There are 24 countries in the factbook that have death rates higher than birth rates. The top 5 countries with the largest difference between their death rates and their birth rates are *Bulgaria, Serbia, Latvia, Lithuania, and Ukraine.* Furthermore, most of the countries with higher death rates than birth rates are located in Europe. 

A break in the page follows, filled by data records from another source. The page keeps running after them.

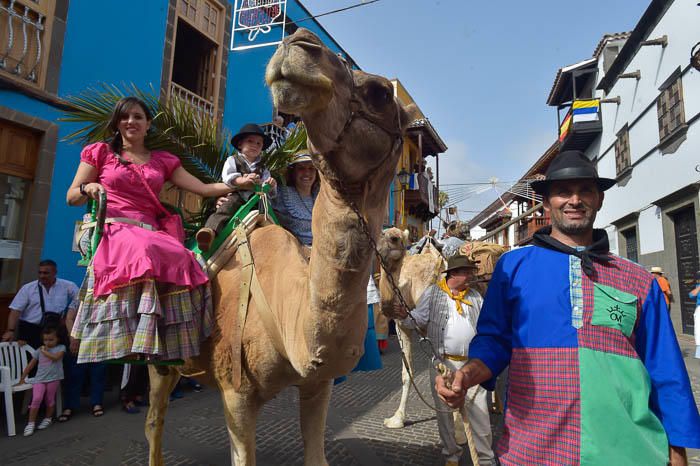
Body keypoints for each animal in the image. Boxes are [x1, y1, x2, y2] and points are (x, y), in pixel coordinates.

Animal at [142, 29, 416, 466]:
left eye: (377, 92)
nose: (300, 41)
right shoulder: (237, 393)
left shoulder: (317, 383)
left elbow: (316, 454)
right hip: (159, 360)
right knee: (154, 419)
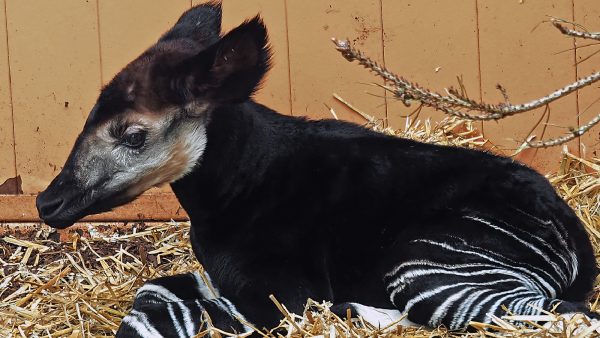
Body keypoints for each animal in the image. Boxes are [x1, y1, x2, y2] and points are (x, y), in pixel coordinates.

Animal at [36, 1, 596, 336]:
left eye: (133, 135)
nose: (47, 202)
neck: (238, 185)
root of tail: (575, 235)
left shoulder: (279, 295)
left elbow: (191, 305)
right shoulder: (225, 279)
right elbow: (159, 288)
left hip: (423, 261)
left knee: (548, 315)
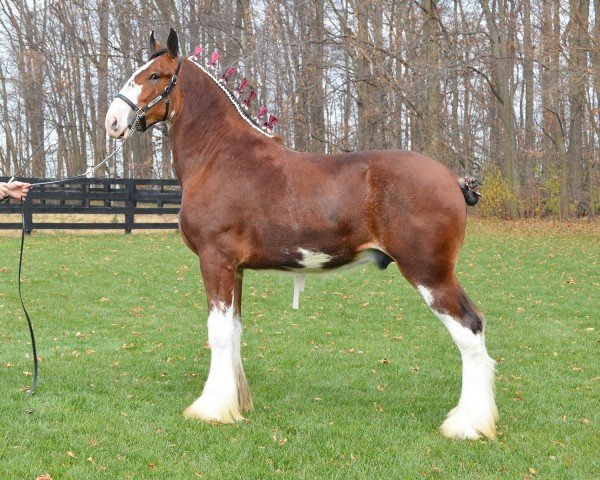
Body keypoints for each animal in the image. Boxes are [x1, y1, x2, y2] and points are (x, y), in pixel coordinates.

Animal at [104, 30, 496, 440]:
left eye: (155, 75)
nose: (113, 120)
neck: (220, 155)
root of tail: (453, 179)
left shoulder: (215, 261)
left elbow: (219, 332)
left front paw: (211, 408)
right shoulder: (236, 269)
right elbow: (235, 330)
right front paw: (237, 403)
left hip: (430, 274)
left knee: (469, 329)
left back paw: (468, 424)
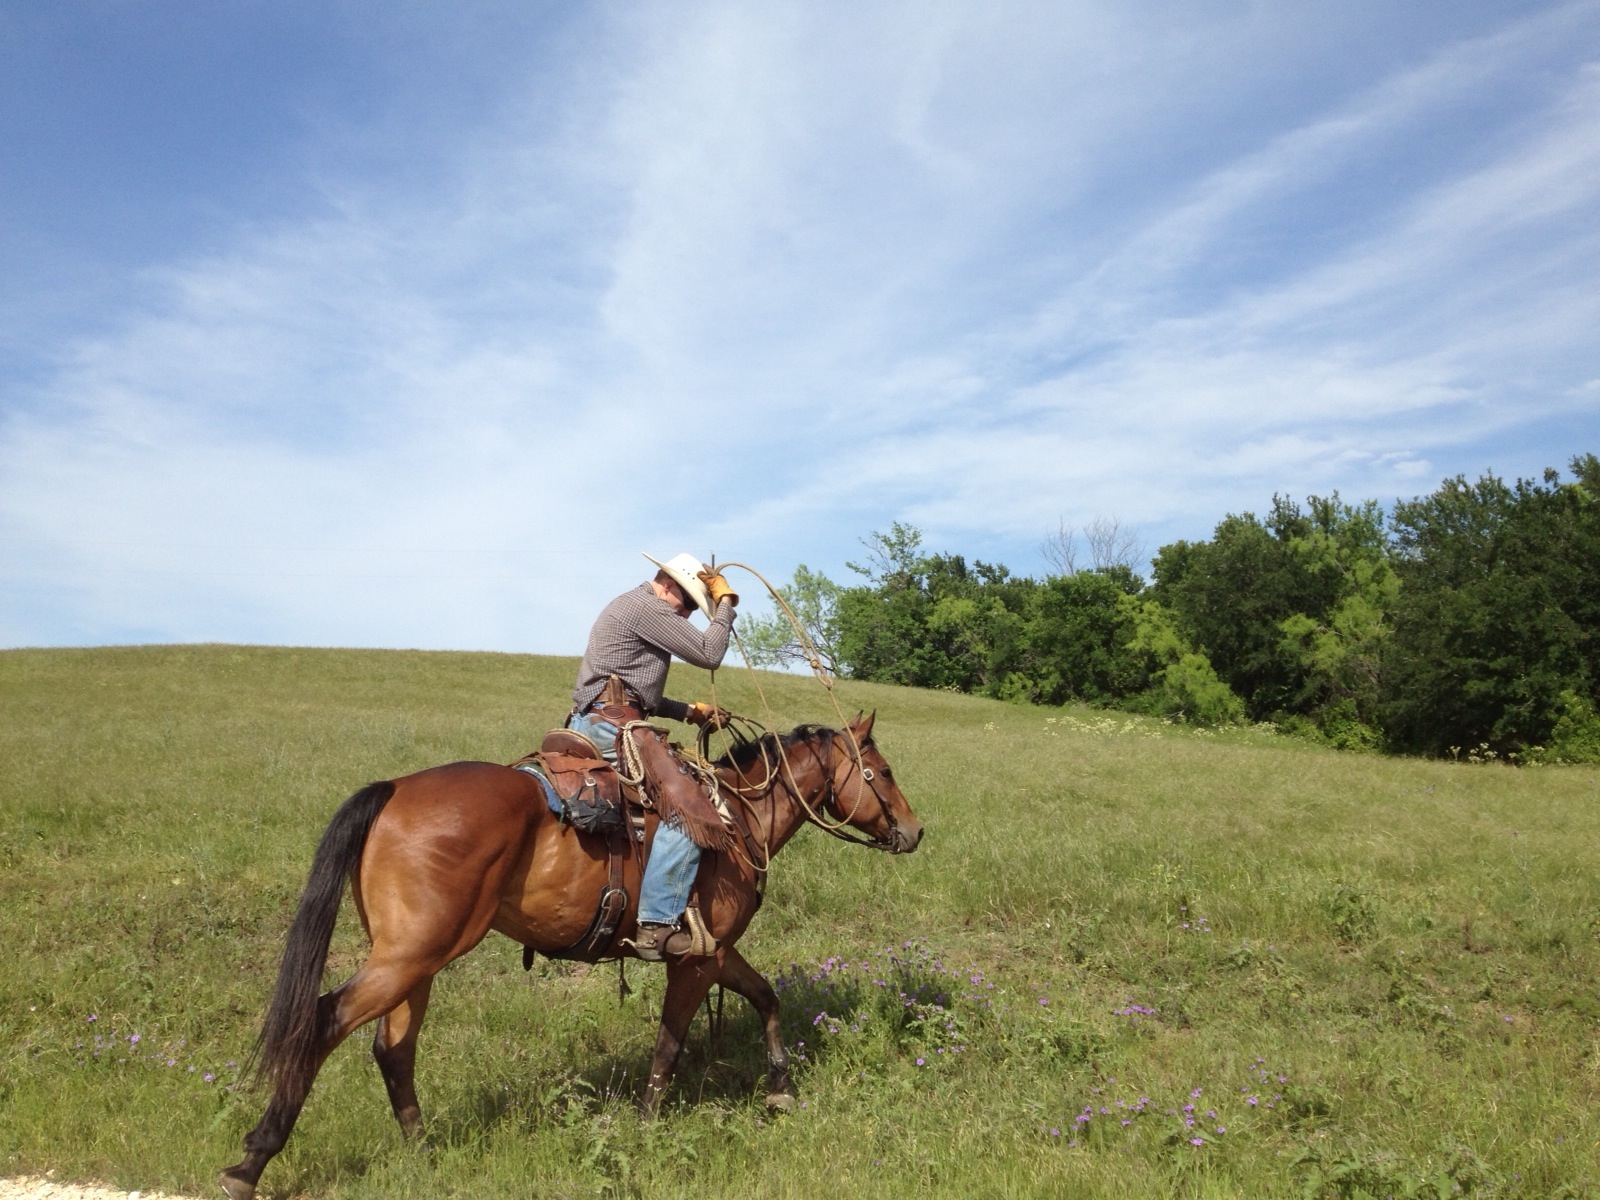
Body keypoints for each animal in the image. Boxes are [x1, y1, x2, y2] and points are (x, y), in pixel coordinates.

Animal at [225, 713, 928, 1200]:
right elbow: (670, 1044)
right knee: (323, 1022)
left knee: (392, 1049)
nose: (915, 831)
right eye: (885, 771)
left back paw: (423, 1153)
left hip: (415, 960)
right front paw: (647, 1128)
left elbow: (765, 997)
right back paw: (251, 1161)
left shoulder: (716, 949)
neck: (737, 819)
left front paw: (779, 1089)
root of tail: (393, 790)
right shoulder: (694, 960)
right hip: (407, 957)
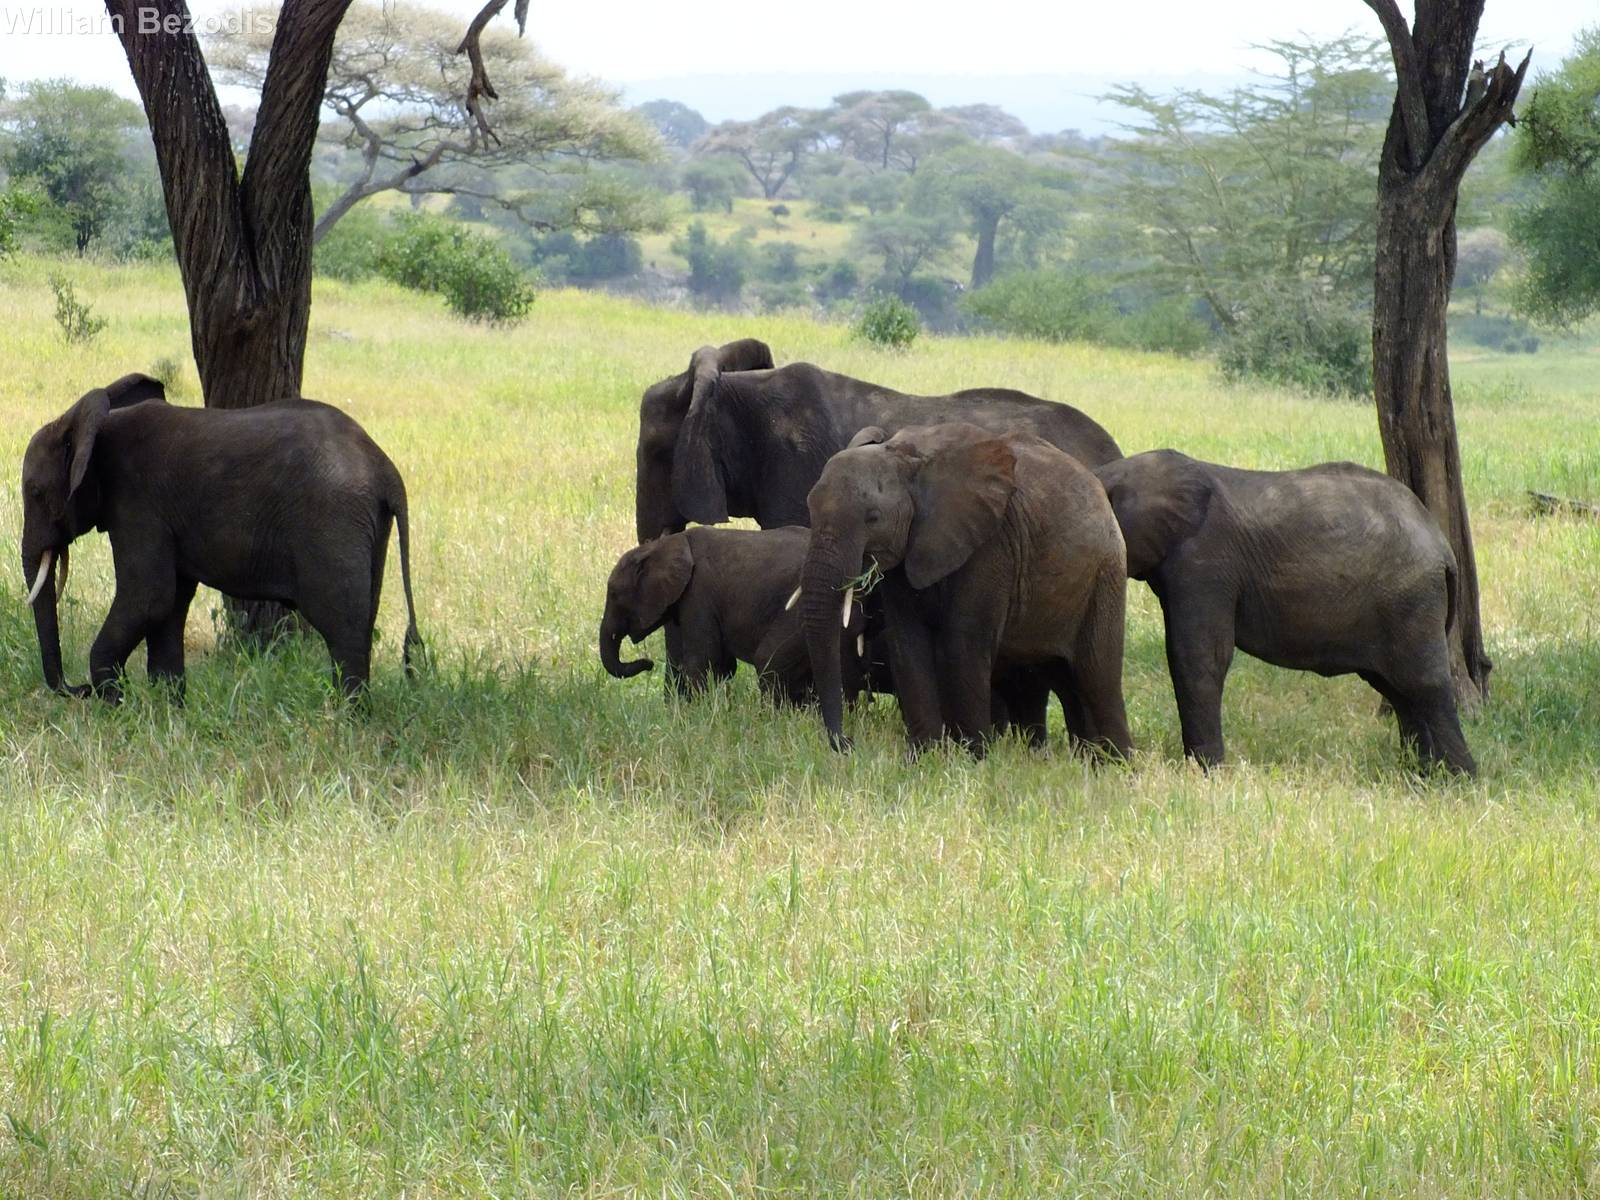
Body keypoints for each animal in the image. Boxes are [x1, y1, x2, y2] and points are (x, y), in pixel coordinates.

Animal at [20, 378, 422, 701]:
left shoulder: (138, 503)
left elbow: (148, 597)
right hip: (366, 527)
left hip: (332, 521)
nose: (78, 689)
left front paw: (116, 705)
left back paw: (346, 722)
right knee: (362, 617)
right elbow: (169, 604)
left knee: (342, 626)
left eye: (36, 493)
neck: (94, 423)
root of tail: (387, 470)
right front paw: (168, 711)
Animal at [600, 525, 867, 704]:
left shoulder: (699, 595)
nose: (648, 664)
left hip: (801, 613)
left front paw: (697, 714)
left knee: (769, 661)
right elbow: (722, 665)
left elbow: (702, 660)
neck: (664, 544)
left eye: (614, 594)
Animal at [799, 422, 1134, 757]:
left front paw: (974, 758)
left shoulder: (992, 545)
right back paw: (1090, 761)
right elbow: (908, 643)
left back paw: (1118, 762)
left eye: (873, 517)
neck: (906, 460)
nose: (846, 743)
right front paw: (924, 756)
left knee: (1097, 676)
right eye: (810, 508)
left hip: (1106, 573)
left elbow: (964, 642)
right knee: (1066, 680)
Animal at [1094, 449, 1475, 775]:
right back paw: (1418, 775)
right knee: (1399, 690)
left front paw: (1207, 773)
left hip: (1411, 598)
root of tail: (1442, 547)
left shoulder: (1204, 563)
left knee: (1424, 685)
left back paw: (1456, 781)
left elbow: (1199, 658)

Next is to see which countries have a birth rate higher than a death rate. 

In [32]:
%%sql
SELECT name, 
       birth_rate,
       death_rate,
       CAST(birth_rate AS Float) - CAST(death_rate AS Float) birth_death_diff
FROM facts
WHERE birth_rate != 'None'
    AND death_rate != 'None'
    AND birth_rate > death_rate
ORDER BY birth_death_diff DESC
LIMIT 10;
       

Done.


name,birth_rate,death_rate,birth_death_diff
Malawi,41.56,8.41,33.150000000000006
Uganda,43.79,10.69,33.1
Niger,45.45,12.42,33.03
Burundi,42.01,9.27,32.739999999999995
Mali,44.99,12.89,32.1
Burkina Faso,42.03,11.72,30.31
Zambia,42.13,12.67,29.46
Ethiopia,37.27,8.19,29.080000000000005
South Sudan,36.91,8.18,28.73
Tanzania,36.39,8.0,28.39


There are far more countries that have a birth rate that is higher than their death rate. The top 5 countries with the largest differences between their birth rate and death rate are *Malawi, Uganda, Niger, Burundi, and Mali.* All located in the African continent. 

## Migration Rate

In this final section, I want to explore countries and their migration rates. Which countries have the highest or lowest migration rates?

In [33]:
%%sql
SELECT name,
       migration_rate
FROM facts
WHERE migration_rate != 'None'
ORDER BY migration_rate DESC
LIMIT 5;

Done.


name,migration_rate
Qatar,22.39
American Samoa,21.13
"Micronesia, Federated States of",20.93
Syria,19.79
Tonga,17.84


In [34]:
%%sql 
SELECT name,
       migration_rate
FROM facts
WHERE migration_rate == 0.0;

Done.


name,migration_rate
Andorra,0.0
Argentina,0.0
Azerbaijan,0.0
"Bahamas, The",0.0
Belize,0.0
Benin,0.0
Bhutan,0.0
Burkina Faso,0.0
Burundi,0.0
Central African Republic,0.0


The countries with the highest migration rate is Qatar at 22.39% which means that there are far more immigrants than emigrants in the country. There are several countries tied with a rate of 0.0.